--- Task directions ---
Repeat the data below word for word, from its first line through the line with "genus: Eugenia".

begin Extracted information

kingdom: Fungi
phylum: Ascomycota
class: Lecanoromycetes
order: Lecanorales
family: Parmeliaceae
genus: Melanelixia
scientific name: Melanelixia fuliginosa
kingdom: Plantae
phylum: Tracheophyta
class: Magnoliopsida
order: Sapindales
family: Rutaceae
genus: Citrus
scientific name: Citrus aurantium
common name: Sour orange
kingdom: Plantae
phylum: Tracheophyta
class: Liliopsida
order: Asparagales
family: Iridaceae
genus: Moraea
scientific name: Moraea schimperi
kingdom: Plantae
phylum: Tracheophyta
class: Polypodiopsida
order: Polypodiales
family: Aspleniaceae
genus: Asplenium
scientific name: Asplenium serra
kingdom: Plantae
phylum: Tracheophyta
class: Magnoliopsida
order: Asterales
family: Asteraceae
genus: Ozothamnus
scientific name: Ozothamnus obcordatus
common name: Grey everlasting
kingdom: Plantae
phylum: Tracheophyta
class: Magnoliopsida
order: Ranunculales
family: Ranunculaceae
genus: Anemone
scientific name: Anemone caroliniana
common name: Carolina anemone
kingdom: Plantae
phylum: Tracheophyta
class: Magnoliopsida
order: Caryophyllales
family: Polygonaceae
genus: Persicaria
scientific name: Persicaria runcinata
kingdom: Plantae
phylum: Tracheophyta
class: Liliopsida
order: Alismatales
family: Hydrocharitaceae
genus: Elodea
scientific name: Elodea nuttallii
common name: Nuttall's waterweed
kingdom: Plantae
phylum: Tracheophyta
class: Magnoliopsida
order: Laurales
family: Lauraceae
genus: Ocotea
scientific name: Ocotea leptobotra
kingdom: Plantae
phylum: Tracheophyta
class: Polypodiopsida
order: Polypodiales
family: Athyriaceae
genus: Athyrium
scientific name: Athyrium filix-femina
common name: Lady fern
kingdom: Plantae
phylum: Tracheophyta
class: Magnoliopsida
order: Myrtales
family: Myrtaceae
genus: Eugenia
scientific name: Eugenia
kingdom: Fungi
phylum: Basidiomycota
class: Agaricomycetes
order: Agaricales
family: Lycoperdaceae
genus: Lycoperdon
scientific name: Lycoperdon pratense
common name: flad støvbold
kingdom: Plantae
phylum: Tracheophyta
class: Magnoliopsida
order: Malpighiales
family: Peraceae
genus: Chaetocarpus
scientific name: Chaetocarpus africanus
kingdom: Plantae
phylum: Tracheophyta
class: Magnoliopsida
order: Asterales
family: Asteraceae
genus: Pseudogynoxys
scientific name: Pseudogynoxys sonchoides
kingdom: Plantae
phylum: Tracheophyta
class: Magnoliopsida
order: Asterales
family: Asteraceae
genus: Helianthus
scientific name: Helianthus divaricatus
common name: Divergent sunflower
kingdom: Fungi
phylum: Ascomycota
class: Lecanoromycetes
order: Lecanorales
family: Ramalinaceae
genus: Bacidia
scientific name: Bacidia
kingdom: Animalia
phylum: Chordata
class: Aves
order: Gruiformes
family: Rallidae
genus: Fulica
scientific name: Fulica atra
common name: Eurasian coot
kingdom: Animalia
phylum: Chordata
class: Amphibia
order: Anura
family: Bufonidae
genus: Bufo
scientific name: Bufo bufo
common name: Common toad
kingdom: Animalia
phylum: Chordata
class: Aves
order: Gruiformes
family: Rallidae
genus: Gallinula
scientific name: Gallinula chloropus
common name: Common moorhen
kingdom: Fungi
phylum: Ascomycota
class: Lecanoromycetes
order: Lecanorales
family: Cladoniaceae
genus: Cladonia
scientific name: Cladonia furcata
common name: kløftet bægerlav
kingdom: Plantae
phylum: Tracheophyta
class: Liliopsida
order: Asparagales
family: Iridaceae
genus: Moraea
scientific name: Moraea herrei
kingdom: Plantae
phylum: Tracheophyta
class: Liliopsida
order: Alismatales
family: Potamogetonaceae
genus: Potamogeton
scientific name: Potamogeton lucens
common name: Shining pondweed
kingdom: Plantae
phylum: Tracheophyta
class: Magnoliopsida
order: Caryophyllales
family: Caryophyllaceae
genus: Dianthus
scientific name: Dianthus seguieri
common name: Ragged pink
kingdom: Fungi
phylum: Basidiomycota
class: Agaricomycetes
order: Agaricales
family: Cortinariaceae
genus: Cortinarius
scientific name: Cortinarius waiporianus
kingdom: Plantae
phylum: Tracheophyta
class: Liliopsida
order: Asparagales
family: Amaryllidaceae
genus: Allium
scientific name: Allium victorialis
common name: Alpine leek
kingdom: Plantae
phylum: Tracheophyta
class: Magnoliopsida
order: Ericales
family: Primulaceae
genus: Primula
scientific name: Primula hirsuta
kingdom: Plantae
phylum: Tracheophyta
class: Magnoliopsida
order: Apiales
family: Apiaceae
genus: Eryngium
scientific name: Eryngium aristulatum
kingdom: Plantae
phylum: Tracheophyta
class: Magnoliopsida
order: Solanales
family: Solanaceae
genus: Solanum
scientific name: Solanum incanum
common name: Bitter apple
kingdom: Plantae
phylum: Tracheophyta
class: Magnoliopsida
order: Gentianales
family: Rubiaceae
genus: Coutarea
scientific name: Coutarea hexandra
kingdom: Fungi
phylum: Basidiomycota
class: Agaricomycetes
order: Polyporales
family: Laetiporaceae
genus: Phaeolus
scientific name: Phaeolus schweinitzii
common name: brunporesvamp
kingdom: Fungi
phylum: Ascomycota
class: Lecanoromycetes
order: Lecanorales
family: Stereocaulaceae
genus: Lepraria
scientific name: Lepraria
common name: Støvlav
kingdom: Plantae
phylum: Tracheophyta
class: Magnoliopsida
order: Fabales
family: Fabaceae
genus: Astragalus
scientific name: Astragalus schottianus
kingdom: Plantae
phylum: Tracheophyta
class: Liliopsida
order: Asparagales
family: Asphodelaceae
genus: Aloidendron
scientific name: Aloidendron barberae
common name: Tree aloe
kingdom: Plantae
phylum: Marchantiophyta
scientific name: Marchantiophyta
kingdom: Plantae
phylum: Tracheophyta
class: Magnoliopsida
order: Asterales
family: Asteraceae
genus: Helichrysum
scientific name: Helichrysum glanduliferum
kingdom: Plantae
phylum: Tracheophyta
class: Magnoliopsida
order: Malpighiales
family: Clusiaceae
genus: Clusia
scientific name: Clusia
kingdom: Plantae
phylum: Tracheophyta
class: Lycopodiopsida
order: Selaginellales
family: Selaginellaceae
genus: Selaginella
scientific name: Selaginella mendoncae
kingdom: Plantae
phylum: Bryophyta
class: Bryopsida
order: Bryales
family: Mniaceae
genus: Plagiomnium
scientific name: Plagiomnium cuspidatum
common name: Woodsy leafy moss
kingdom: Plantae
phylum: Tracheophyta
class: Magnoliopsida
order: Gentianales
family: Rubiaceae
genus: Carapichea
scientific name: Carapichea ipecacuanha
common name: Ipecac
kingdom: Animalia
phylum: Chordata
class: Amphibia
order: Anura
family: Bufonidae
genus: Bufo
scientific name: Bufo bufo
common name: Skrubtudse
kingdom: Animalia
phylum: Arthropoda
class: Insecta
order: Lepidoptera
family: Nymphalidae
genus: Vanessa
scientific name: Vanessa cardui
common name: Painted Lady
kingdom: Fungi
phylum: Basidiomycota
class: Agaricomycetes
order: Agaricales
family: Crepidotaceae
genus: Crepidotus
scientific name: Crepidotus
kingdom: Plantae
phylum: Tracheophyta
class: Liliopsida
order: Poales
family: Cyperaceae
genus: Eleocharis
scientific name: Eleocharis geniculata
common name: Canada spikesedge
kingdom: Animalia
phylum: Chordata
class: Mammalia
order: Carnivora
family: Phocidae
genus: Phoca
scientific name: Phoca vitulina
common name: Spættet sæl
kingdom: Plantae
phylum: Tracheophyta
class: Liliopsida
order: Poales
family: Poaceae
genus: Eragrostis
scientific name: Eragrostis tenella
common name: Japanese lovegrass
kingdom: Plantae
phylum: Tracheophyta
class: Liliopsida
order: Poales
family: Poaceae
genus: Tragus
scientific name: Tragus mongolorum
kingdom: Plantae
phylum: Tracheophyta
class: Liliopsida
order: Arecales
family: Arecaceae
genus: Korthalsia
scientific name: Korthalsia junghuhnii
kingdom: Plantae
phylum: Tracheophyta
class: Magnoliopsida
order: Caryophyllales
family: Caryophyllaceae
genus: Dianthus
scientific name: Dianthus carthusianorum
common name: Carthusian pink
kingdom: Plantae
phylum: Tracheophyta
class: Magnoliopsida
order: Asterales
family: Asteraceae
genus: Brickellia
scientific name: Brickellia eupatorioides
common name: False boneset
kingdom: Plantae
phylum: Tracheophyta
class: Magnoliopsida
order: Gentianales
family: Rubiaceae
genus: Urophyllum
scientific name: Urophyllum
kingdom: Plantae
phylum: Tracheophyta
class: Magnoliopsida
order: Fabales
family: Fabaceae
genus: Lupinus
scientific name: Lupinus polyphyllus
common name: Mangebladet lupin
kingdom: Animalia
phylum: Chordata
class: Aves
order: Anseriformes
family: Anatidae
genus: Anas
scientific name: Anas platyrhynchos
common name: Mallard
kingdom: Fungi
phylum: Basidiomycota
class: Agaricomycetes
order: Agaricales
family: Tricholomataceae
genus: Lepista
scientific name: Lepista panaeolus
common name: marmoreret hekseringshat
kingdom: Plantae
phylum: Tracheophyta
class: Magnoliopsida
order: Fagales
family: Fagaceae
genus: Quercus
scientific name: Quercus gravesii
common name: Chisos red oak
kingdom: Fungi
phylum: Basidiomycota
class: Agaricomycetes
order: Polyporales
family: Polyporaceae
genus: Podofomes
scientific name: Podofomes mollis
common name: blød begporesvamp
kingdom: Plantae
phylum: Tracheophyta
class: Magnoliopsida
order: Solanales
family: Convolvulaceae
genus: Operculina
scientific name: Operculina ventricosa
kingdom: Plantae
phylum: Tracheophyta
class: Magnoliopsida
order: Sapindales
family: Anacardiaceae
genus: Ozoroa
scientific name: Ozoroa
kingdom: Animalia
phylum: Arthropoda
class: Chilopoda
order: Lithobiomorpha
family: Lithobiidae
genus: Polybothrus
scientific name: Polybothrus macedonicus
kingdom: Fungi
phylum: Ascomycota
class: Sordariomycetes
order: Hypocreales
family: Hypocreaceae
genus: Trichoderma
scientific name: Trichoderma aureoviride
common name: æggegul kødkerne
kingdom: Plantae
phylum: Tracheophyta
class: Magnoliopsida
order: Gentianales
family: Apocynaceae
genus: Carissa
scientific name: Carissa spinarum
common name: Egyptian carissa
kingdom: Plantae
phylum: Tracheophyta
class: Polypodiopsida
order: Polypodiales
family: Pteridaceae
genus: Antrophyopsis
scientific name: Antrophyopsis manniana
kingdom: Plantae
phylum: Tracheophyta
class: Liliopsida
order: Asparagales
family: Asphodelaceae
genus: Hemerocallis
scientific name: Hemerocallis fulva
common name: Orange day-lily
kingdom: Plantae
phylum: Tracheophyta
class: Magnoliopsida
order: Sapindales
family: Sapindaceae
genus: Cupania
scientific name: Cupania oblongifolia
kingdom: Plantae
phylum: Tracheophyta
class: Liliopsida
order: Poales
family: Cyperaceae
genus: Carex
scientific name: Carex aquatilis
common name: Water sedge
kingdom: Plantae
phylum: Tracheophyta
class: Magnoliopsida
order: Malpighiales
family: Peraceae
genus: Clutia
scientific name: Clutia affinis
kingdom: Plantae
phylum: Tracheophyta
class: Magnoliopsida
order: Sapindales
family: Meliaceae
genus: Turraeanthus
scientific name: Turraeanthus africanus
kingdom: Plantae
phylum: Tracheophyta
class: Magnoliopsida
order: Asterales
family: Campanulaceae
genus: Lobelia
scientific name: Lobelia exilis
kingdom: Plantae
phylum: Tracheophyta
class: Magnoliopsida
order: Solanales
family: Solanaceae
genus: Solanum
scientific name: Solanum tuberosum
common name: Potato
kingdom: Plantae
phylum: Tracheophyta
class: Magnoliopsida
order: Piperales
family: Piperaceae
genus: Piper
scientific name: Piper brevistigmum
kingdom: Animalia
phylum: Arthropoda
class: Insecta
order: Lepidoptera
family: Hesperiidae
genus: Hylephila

end Extracted information

--- Answer to this exercise ---
kingdom: Fungi
phylum: Ascomycota
class: Lecanoromycetes
order: Lecanorales
family: Parmeliaceae
genus: Melanelixia
scientific name: Melanelixia fuliginosa
kingdom: Plantae
phylum: Tracheophyta
class: Magnoliopsida
order: Sapindales
family: Rutaceae
genus: Citrus
scientific name: Citrus aurantium
common name: Sour orange
kingdom: Plantae
phylum: Tracheophyta
class: Liliopsida
order: Asparagales
family: Iridaceae
genus: Moraea
scientific name: Moraea schimperi
kingdom: Plantae
phylum: Tracheophyta
class: Polypodiopsida
order: Polypodiales
family: Aspleniaceae
genus: Asplenium
scientific name: Asplenium serra
kingdom: Plantae
phylum: Tracheophyta
class: Magnoliopsida
order: Asterales
family: Asteraceae
genus: Ozothamnus
scientific name: Ozothamnus obcordatus
common name: Grey everlasting
kingdom: Plantae
phylum: Tracheophyta
class: Magnoliopsida
order: Ranunculales
family: Ranunculaceae
genus: Anemone
scientific name: Anemone caroliniana
common name: Carolina anemone
kingdom: Plantae
phylum: Tracheophyta
class: Magnoliopsida
order: Caryophyllales
family: Polygonaceae
genus: Persicaria
scientific name: Persicaria runcinata
kingdom: Plantae
phylum: Tracheophyta
class: Liliopsida
order: Alismatales
family: Hydrocharitaceae
genus: Elodea
scientific name: Elodea nuttallii
common name: Nuttall's waterweed
kingdom: Plantae
phylum: Tracheophyta
class: Magnoliopsida
order: Laurales
family: Lauraceae
genus: Ocotea
scientific name: Ocotea leptobotra
kingdom: Plantae
phylum: Tracheophyta
class: Polypodiopsida
order: Polypodiales
family: Athyriaceae
genus: Athyrium
scientific name: Athyrium filix-femina
common name: Lady fern
kingdom: Plantae
phylum: Tracheophyta
class: Magnoliopsida
order: Myrtales
family: Myrtaceae
genus: Eugenia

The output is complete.